* _THE TASK_
Copy the text of every one of the records below line for line, changing nothing, and leave the pictures out of your answer.

* _GIVEN ENTRIES_
§
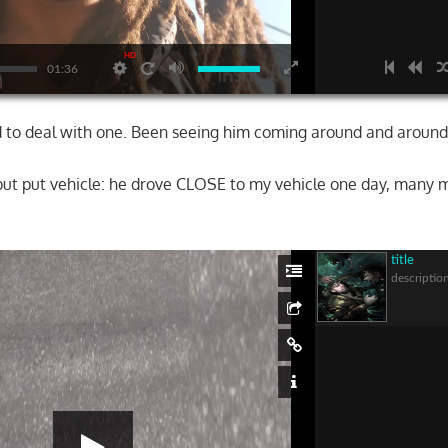
HD
01:36
ad to deal with one. Been seeing him coming around and around
ut put vehicle: he drove CLOSE to my vehicle one day, many m
…
title
descriptio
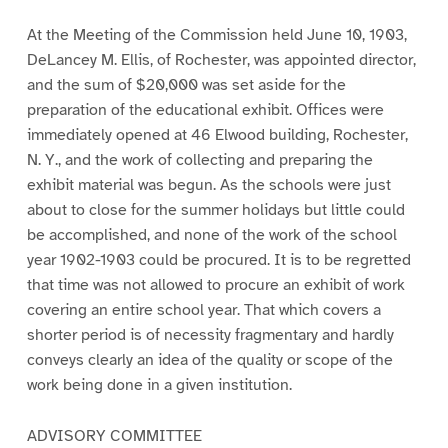
At the Meeting of the Commission held June 10, 1903,
DeLancey M. Ellis, of Rochester, was appointed director,
and the sum of $20,000 was set aside for the
preparation of the educational exhibit. Offices were
immediately opened at 46 Elwood building, Rochester,
N. Y., and the work of collecting and preparing the
exhibit material was begun. As the schools were just
about to close for the summer holidays but little could
be accomplished, and none of the work of the school
year 1902-1903 could be procured. It is to be regretted
that time was not allowed to procure an exhibit of work
covering an entire school year. That which covers a
shorter period is of necessity fragmentary and hardly
conveys clearly an idea of the quality or scope of the
work being done in a given institution.
ADVISORY COMMITTEE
§
* _ANSWER TO THE EXERCISE_
HD
01:36
ad to deal with one. Been seeing him coming around and around
ut put vehicle: he drove CLOSE to my vehicle one day, many m
…
title
descriptio
At the Meeting of the Commission held June 10, 1903,
DeLancey M. Ellis, of Rochester, was appointed director,
and the sum of $20,000 was set aside for the
preparation of the educational exhibit. Offices were
immediately opened at 46 Elwood building, Rochester,
N. Y., and the work of collecting and preparing the
exhibit material was begun. As the schools were just
about to close for the summer holidays but little could
be accomplished, and none of the work of the school
year 1902-1903 could be procured. It is to be regretted
that time was not allowed to procure an exhibit of work
covering an entire school year. That which covers a
shorter period is of necessity fragmentary and hardly
conveys clearly an idea of the quality or scope of the
work being done in a given institution.
ADVISORY COMMITTEE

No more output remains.